In this book the author chronicles the abuse by the British state of emergency laws: harassment and intimidation of civilians; injuries and deaths caused by rubber and plastic bullets; collusion between British security forces, British intelligence and loyalist paramilitaries; unjust killings and murders by the security forces; excessive punishments and degrading strip-searches in prisons – abuses ignored by all but a handful of individuals and civil rights organisations.

Smashing H-block

Smashing H-block PDF

Author: F. Stuart Ross

Publisher: Liverpool University Press

Published: 2011-01-01

Total Pages: 241

ISBN-13: 1846317436

DOWNLOAD EBOOK →

The period from 1976 to 1982 is widely regarded as a crucial turning point in the Irish Troubles.

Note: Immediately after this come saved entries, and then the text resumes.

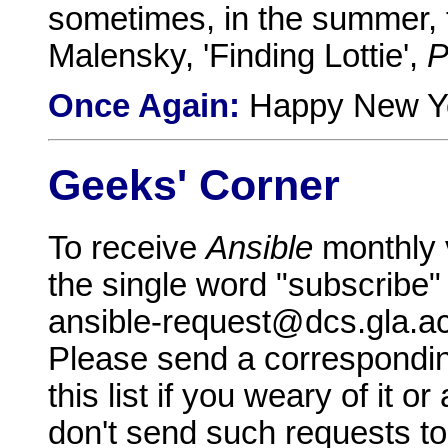
sometimes, in the summer, t
Malensky, 'Finding Lottie',
P
Once Again:
Happy New Yea
Geeks' Corner
To receive
Ansible
monthly 
the single word "subscribe"
ansible-request@dcs.gla.a
Please send a correspondin
this list if you weary of it 
don't send such requests to 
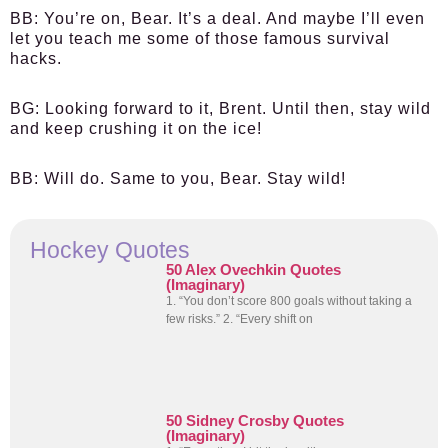
BB:
You’re on, Bear. It’s a deal. And maybe I’ll even
let you teach me some of those famous survival
hacks.
BG:
Looking forward to it, Brent. Until then, stay wild
and keep crushing it on the ice!
BB:
Will do. Same to you, Bear. Stay wild!
Hockey Quotes
50 Alex Ovechkin Quotes
(Imaginary)
1. “You don’t score 800 goals without taking a
few risks.” 2. “Every shift on
50 Sidney Crosby Quotes
(Imaginary)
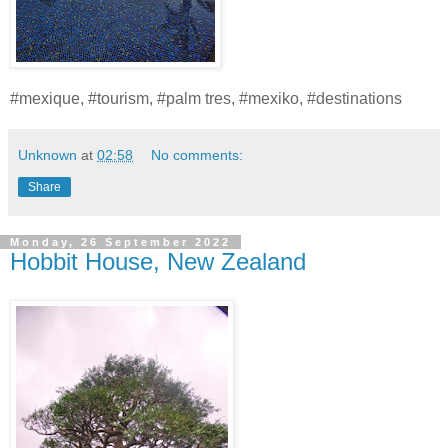
#mexique, #tourism, #palm tres, #mexiko, #destinations
Unknown
at
02:58
No comments:
Share
Monday, 26 September 2022
Hobbit House, New Zealand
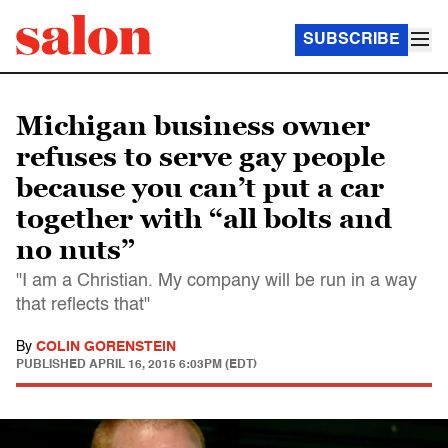
SUBSCRIBE
Michigan business owner
refuses to serve gay people
because you can’t put a car
together with “all bolts and
no nuts”
"I am a Christian. My company will be run in a way
that reflects that"
By
COLIN GORENSTEIN
PUBLISHED
APRIL 16, 2015 6:03PM (EDT)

As time has passed the historic prison hunger strikes of 1980 and 1981 have taken on near mythic resonance, somewhat distorting the broader picture of the Irish republican struggle against criminalization. Focusing on the popular movement outside the prisons, Smashing H-Block gives us a gripping, thorough account of this fateful time and reveals how these years of protest reshaped and revitalized modern Irish republicanism. Drawing on extensive archival research and the widest range of sources available, F. Stuart Ross paints a compelling portrait of the last great wave of activism and mobilization with the nationalist population. He argues that the protests outside of the infamous H-Blocks of Maze Prison challenged republican orthodoxy, while, more broadly, he examines the importance of popular grassroots movements in effecting political and social change.